• WORK ITEM: Write out all of the lines below, exactly and completely.
= = = = =
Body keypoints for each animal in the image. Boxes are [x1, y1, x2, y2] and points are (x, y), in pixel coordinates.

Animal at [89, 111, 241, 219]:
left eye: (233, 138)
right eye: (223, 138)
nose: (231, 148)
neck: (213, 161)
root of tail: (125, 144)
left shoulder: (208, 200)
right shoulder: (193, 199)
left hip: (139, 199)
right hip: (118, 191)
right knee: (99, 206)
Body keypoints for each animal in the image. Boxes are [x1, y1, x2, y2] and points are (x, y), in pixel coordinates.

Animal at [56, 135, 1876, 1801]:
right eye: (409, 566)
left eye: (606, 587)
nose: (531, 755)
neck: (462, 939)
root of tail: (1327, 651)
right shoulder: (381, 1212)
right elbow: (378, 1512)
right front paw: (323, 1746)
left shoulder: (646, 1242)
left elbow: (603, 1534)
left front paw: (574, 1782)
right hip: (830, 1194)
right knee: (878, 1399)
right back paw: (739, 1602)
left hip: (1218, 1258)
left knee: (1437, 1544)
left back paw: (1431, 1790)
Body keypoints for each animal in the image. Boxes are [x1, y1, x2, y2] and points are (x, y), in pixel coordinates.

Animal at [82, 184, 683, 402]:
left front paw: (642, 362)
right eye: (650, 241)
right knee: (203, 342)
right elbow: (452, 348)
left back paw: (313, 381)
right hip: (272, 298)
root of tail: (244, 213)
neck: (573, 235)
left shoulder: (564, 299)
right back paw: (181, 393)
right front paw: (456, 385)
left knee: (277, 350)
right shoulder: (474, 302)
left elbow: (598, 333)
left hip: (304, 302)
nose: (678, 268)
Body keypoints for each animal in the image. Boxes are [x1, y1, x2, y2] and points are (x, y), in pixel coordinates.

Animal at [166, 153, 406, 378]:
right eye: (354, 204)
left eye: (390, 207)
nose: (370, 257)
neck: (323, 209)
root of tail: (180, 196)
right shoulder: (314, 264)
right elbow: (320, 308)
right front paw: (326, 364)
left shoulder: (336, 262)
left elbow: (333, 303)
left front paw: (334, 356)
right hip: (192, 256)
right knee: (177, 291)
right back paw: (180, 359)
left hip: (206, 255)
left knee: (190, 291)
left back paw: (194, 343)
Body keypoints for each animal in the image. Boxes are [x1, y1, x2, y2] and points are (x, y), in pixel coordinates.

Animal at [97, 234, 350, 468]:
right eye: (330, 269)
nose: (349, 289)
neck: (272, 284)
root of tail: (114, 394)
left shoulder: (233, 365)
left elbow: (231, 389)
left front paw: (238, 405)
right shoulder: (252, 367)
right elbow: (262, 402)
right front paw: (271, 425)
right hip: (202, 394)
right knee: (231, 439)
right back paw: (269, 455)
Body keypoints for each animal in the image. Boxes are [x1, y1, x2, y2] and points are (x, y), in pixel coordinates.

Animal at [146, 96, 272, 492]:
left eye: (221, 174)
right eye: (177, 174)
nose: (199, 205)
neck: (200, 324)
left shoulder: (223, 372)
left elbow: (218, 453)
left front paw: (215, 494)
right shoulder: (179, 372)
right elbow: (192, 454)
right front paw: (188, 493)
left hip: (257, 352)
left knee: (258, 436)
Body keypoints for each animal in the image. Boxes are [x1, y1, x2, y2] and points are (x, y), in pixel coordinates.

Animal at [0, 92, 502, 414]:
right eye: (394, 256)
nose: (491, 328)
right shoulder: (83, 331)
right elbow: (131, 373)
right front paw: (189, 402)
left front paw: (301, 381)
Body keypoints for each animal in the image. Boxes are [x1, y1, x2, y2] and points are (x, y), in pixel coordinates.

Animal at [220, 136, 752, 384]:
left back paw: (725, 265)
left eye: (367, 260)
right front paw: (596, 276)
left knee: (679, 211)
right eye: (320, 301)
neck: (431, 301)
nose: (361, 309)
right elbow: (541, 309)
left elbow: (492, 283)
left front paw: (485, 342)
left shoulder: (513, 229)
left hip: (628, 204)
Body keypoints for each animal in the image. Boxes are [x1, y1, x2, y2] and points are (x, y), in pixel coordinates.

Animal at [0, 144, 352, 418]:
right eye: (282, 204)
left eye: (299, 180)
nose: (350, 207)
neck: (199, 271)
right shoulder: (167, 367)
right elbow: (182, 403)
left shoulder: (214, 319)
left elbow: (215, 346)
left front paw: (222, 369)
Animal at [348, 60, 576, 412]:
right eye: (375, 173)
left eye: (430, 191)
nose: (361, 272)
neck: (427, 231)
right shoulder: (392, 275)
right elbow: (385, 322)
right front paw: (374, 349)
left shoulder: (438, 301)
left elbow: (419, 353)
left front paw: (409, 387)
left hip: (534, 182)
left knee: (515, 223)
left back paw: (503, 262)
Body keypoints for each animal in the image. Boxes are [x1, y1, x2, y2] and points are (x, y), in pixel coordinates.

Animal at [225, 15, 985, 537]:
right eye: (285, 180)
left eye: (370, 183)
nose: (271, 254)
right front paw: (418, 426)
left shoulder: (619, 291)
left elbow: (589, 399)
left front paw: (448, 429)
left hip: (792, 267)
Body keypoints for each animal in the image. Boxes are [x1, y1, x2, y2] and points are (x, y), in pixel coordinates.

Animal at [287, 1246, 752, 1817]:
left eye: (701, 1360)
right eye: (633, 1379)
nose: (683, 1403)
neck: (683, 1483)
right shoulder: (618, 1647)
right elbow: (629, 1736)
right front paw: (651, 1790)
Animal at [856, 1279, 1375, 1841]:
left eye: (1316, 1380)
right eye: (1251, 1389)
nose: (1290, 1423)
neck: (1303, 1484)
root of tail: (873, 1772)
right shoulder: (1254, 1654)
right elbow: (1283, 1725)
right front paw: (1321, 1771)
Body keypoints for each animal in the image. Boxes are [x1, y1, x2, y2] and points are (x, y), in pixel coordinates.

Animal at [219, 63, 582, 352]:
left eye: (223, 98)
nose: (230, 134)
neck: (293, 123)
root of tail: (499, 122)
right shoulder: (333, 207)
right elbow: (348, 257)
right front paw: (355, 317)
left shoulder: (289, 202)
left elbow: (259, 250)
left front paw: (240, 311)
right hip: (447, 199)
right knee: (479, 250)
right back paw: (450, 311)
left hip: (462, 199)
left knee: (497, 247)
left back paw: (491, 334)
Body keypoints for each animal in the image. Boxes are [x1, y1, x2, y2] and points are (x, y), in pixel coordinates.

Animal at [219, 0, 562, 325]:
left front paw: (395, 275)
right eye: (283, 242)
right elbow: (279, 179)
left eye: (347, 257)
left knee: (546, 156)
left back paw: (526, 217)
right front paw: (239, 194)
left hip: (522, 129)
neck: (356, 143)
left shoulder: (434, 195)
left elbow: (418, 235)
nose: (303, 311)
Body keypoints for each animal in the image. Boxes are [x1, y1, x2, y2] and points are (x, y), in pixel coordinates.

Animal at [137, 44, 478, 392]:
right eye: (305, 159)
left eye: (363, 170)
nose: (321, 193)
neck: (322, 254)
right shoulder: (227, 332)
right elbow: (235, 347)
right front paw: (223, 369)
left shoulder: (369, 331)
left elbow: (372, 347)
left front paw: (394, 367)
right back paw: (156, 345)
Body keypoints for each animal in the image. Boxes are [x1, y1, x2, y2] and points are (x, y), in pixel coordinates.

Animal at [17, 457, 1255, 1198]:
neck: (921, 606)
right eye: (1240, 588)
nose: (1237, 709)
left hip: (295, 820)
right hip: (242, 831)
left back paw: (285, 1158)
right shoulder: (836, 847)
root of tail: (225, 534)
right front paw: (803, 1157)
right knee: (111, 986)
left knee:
= = = = =
• RESULT FOR THIS EXERCISE:
Body keypoints for each animal in the image. Boxes are [x1, y1, x2, y2] and points are (x, y), in pixel coordinates.

Animal at [89, 111, 241, 219]:
left eye: (233, 138)
right eye: (223, 138)
nose: (231, 148)
neck: (213, 161)
root of tail: (125, 144)
left shoulder: (208, 200)
right shoulder: (193, 199)
left hip: (139, 199)
right hip: (118, 191)
right knee: (99, 206)
Body keypoints for each animal in the image. Boxes are [x1, y1, x2, y2] and points are (x, y), in pixel coordinates.

Animal at [56, 135, 1876, 1801]:
right eye: (409, 566)
left eye: (606, 587)
nose: (531, 755)
neck: (462, 939)
root of tail: (1327, 651)
right shoulder: (381, 1212)
right elbow: (378, 1512)
right front paw: (323, 1746)
left shoulder: (646, 1242)
left elbow: (603, 1534)
left front paw: (574, 1782)
right hip: (830, 1194)
right knee: (878, 1399)
right back paw: (739, 1602)
left hip: (1218, 1258)
left knee: (1437, 1544)
left back paw: (1431, 1790)
Body keypoints for each animal in the image. Boxes are [x1, y1, x2, y2] and points are (x, y), in pixel coordinates.

Animal at [82, 184, 683, 402]:
left front paw: (642, 362)
right eye: (650, 241)
right knee: (203, 342)
right elbow: (452, 348)
left back paw: (313, 381)
right hip: (272, 298)
root of tail: (244, 213)
neck: (573, 235)
left shoulder: (564, 299)
right back paw: (181, 393)
right front paw: (456, 385)
left knee: (277, 350)
right shoulder: (474, 302)
left elbow: (598, 333)
left hip: (304, 302)
nose: (678, 268)
Body keypoints for each animal in the image. Boxes are [x1, y1, x2, y2] and points are (x, y), in pixel coordinates.

Animal at [166, 153, 406, 378]:
right eye: (354, 204)
left eye: (390, 207)
nose: (370, 257)
neck: (323, 209)
root of tail: (180, 196)
right shoulder: (314, 264)
right elbow: (320, 308)
right front paw: (326, 364)
left shoulder: (336, 262)
left elbow: (333, 303)
left front paw: (334, 356)
right hip: (192, 256)
right knee: (177, 291)
right back paw: (180, 359)
left hip: (206, 255)
left knee: (190, 291)
left back paw: (194, 343)
Body keypoints for each animal in the image. Boxes are [x1, y1, x2, y2] and points are (x, y), in pixel coordinates.

Animal at [97, 234, 350, 468]:
right eye: (330, 269)
nose: (349, 289)
neck: (272, 284)
root of tail: (114, 394)
left shoulder: (233, 365)
left elbow: (231, 389)
left front paw: (238, 405)
right shoulder: (252, 367)
right elbow: (262, 402)
right front paw: (271, 425)
right hip: (202, 394)
right knee: (231, 439)
right back paw: (269, 455)
Body keypoints for each animal in the image. Boxes are [x1, y1, x2, y2] and points are (x, y), in pixel coordinates.

Animal at [146, 96, 272, 492]:
left eye: (221, 174)
right eye: (177, 174)
nose: (199, 205)
neck: (200, 324)
left shoulder: (223, 372)
left elbow: (218, 453)
left front paw: (215, 494)
right shoulder: (179, 372)
right elbow: (192, 454)
right front paw: (188, 493)
left hip: (257, 352)
left knee: (258, 436)
Body keypoints for each animal in the image. Boxes are [x1, y1, x2, y2] and points are (x, y), in pixel coordinates.

Animal at [0, 92, 502, 414]:
right eye: (394, 256)
nose: (491, 328)
right shoulder: (83, 331)
right elbow: (131, 373)
right front paw: (189, 402)
left front paw: (301, 381)
Body keypoints for each animal in the image. Boxes are [x1, y1, x2, y2] and points are (x, y), in pixel coordinates.

Animal at [220, 136, 752, 384]:
left back paw: (725, 265)
left eye: (367, 260)
right front paw: (596, 276)
left knee: (679, 211)
right eye: (320, 301)
neck: (431, 301)
nose: (361, 309)
right elbow: (541, 309)
left elbow: (492, 283)
left front paw: (485, 342)
left shoulder: (513, 229)
left hip: (628, 204)
Body keypoints for each animal in the image. Boxes are [x1, y1, x2, y2] and points are (x, y), in pixel coordinates.

Animal at [0, 144, 352, 418]:
right eye: (282, 204)
left eye: (299, 180)
nose: (350, 207)
neck: (199, 271)
right shoulder: (167, 367)
right elbow: (182, 403)
left shoulder: (214, 319)
left elbow: (215, 346)
left front paw: (222, 369)
Animal at [348, 60, 576, 412]:
right eye: (375, 173)
left eye: (430, 191)
nose: (361, 272)
neck: (427, 231)
right shoulder: (392, 275)
right elbow: (385, 322)
right front paw: (374, 349)
left shoulder: (438, 301)
left elbow: (419, 353)
left front paw: (409, 387)
left hip: (534, 182)
left knee: (515, 223)
left back paw: (503, 262)
Body keypoints for each animal in the image. Boxes are [x1, y1, x2, y2] and points are (x, y), in pixel coordinates.

Animal at [225, 15, 985, 537]:
right eye: (285, 180)
left eye: (370, 183)
nose: (271, 254)
right front paw: (418, 426)
left shoulder: (619, 291)
left elbow: (589, 399)
left front paw: (448, 429)
left hip: (792, 267)
Body keypoints for each animal in the image. Boxes are [x1, y1, x2, y2] and points are (x, y), in pixel coordinates.

Animal at [287, 1246, 752, 1817]:
left eye: (701, 1360)
right eye: (633, 1379)
nose: (683, 1403)
neck: (683, 1483)
right shoulder: (618, 1647)
right elbow: (629, 1736)
right front paw: (651, 1790)
Animal at [856, 1279, 1375, 1841]:
left eye: (1316, 1380)
right eye: (1251, 1389)
nose: (1290, 1423)
neck: (1303, 1484)
root of tail: (873, 1772)
right shoulder: (1254, 1654)
right elbow: (1283, 1725)
right front paw: (1321, 1771)
Body keypoints for each animal in the image. Boxes are [x1, y1, x2, y2] and points are (x, y), in pixel coordinates.

Animal at [219, 63, 582, 352]:
left eye: (223, 98)
nose: (230, 134)
neck: (293, 123)
root of tail: (499, 122)
right shoulder: (333, 207)
right elbow: (348, 257)
right front paw: (355, 317)
left shoulder: (289, 202)
left elbow: (259, 250)
left front paw: (240, 311)
right hip: (447, 199)
right knee: (479, 250)
right back paw: (450, 311)
left hip: (462, 199)
left knee: (497, 247)
left back paw: (491, 334)
Body keypoints for each animal in the image. Boxes are [x1, y1, x2, y2] and points are (x, y), in pixel coordinates.

Animal at [219, 0, 562, 325]:
left front paw: (395, 275)
right eye: (283, 242)
right elbow: (279, 179)
left eye: (347, 257)
left knee: (546, 156)
left back paw: (526, 217)
right front paw: (239, 194)
left hip: (522, 129)
neck: (356, 143)
left shoulder: (434, 195)
left elbow: (418, 235)
nose: (303, 311)
Body keypoints for each animal in the image. Boxes are [x1, y1, x2, y2] and points are (x, y), in pixel coordinates.

Animal at [137, 44, 478, 392]:
right eye: (305, 159)
left eye: (363, 170)
nose: (321, 193)
neck: (322, 254)
right shoulder: (227, 332)
right elbow: (235, 347)
right front paw: (223, 369)
left shoulder: (369, 331)
left elbow: (372, 347)
left front paw: (394, 367)
right back paw: (156, 345)
Body keypoints for each animal in the image. Boxes are [x1, y1, x2, y2] and points are (x, y), in pixel coordinates.

Animal at [17, 457, 1255, 1198]:
neck: (921, 606)
right eye: (1240, 588)
nose: (1237, 709)
left hip: (295, 820)
right hip: (242, 831)
left back paw: (285, 1158)
right shoulder: (836, 847)
root of tail: (225, 534)
right front paw: (803, 1157)
right knee: (111, 986)
left knee:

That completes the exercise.